Several University of the Ozarks theatre students spent their summer break honing their skills and gaining invaluable hands-on experience in internships across the country.
Three of those students — Rhett Sells, Haley Hanks and Eleazar Coronado — made presentations to their classmates last week about their experiences.
Sells, a junior theatre major from Waggoner, Okla., worked as a carpentry apprentice at the Brevard Music Center in Brevard, N.C.; Hanks, a junior theatre and history major from Carthage, Texas, served as a general technician and actor for the Lee Street Theatre in Salisbury, N.C., and Coronado, a junior theatre major from Jonesboro, Ark., was a general technician for the Shenandoah Summer Musical Theatre in Winchester, Virginia.
Sells worked as many as 60 hours and six days a week preparing the Brevard Music Center for operas such as “Don Pasquale” and “Street Scene.” He helped construct the largest and most elaborate set in the center’s history for “Street Scene.”

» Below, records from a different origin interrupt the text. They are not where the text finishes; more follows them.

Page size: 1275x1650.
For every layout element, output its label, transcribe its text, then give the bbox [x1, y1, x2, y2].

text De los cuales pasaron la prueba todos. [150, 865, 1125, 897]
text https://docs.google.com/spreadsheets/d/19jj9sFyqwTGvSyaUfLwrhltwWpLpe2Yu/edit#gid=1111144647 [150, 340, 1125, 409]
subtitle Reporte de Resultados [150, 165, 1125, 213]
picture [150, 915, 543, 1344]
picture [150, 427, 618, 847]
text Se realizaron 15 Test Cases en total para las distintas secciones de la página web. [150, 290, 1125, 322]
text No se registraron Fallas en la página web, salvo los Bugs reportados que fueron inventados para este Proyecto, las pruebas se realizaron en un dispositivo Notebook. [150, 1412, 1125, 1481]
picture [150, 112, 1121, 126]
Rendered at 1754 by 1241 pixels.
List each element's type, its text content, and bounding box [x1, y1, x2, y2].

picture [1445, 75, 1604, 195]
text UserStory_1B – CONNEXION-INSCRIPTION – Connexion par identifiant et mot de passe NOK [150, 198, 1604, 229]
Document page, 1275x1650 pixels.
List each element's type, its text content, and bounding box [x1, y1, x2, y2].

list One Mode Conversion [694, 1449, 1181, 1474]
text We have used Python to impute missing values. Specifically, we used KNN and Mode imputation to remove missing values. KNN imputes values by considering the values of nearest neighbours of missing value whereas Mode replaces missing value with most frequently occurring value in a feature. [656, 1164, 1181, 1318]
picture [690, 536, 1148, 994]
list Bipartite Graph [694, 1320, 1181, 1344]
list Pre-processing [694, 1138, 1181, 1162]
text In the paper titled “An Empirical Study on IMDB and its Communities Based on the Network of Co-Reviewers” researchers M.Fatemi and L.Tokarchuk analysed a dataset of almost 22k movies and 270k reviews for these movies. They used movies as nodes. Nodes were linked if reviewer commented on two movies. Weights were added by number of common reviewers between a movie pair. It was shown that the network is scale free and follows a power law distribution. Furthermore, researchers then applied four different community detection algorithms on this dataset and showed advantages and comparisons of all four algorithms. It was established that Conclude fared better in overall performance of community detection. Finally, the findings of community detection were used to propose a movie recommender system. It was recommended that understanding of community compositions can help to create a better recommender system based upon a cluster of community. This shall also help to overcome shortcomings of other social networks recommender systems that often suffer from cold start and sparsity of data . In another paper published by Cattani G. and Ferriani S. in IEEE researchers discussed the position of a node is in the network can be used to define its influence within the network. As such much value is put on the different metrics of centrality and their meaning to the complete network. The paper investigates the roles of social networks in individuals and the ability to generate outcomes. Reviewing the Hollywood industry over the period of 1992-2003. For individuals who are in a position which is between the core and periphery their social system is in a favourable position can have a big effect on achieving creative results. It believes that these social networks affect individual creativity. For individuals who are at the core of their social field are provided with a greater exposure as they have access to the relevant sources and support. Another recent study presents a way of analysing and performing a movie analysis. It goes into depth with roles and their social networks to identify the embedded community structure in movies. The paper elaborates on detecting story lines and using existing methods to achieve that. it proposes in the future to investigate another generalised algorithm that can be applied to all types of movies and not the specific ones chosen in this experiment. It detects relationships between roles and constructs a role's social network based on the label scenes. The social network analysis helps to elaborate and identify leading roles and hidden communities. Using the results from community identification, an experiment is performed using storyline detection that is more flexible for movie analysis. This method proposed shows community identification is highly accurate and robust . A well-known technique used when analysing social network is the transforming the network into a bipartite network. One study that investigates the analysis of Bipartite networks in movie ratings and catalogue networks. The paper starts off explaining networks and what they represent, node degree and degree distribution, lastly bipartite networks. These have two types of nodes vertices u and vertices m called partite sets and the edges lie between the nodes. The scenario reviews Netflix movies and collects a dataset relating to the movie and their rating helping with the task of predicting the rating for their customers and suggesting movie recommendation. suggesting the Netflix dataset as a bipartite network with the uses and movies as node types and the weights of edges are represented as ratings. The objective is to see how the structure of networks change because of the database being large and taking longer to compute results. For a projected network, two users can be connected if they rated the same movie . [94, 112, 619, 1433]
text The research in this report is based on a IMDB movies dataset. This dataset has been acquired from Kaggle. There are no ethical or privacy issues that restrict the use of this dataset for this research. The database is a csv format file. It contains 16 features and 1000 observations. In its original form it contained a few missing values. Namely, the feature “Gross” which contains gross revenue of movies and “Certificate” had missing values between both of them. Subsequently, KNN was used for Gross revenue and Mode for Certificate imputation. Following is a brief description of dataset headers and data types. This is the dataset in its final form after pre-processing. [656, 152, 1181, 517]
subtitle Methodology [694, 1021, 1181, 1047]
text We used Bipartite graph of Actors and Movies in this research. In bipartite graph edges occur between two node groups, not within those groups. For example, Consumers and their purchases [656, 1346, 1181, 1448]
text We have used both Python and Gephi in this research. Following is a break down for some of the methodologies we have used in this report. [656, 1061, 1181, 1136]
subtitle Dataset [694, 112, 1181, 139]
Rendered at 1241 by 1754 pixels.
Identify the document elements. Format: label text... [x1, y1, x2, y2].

“Being a part of the biggest set was a great experience,” Sells said. “It was a lot of work and we didn’t have a day off for two weeks, but there was a great sense of accomplishment.”
Sells said the skills and knowledge he gained in his internship will benefit both him and the University’s theatre program.
“I hadn’t done a lot of carpentry work at Ozarks so I really learned a lot and gained so much more confidence in my abilities,” he said. “Not only were my skills enhanced, I got a feel for what it’s like to work in the profession on a daily basis. I can’t wait to apply what I learned to some of our productions here at Ozarks.”
Hanks served the Lee Street Theatre as a props master, scenic charge artist and light operator. She also had the opportunity to direct and act in the theatre’s library show called “Fire and Ice.”
“It was a great all-around experience because I jumped head-first into new situations that I was very unsure about and I was able to succeed,” Hanks said. “The whole experience certainly made me appreciate the theatre program at Ozarks and how it’s preparing us for the real world.”
Coronado was the third Ozarks theatre student in recent years to serve an internship at the Shenandoah Summer Musical Theatre. He worked in the carpentry shop and as a spotlight operator during performances.
“The internship exceeded my expectations,” Coronado said. “I was able to learn and experience so much that will help me in the future. Working in the business also made me realize that I want to make a career of theatre.”
Other theatre students who participated in internships include, Ronnie Edwards, who worked at The Great Plains Theatre in Abilene, Kan.; James Allen, who served with the Westport Country Playhouse in Westport, Conn.; and Daniel Hall, who worked with the Argenta Community Theater in North Little Rock, Ark.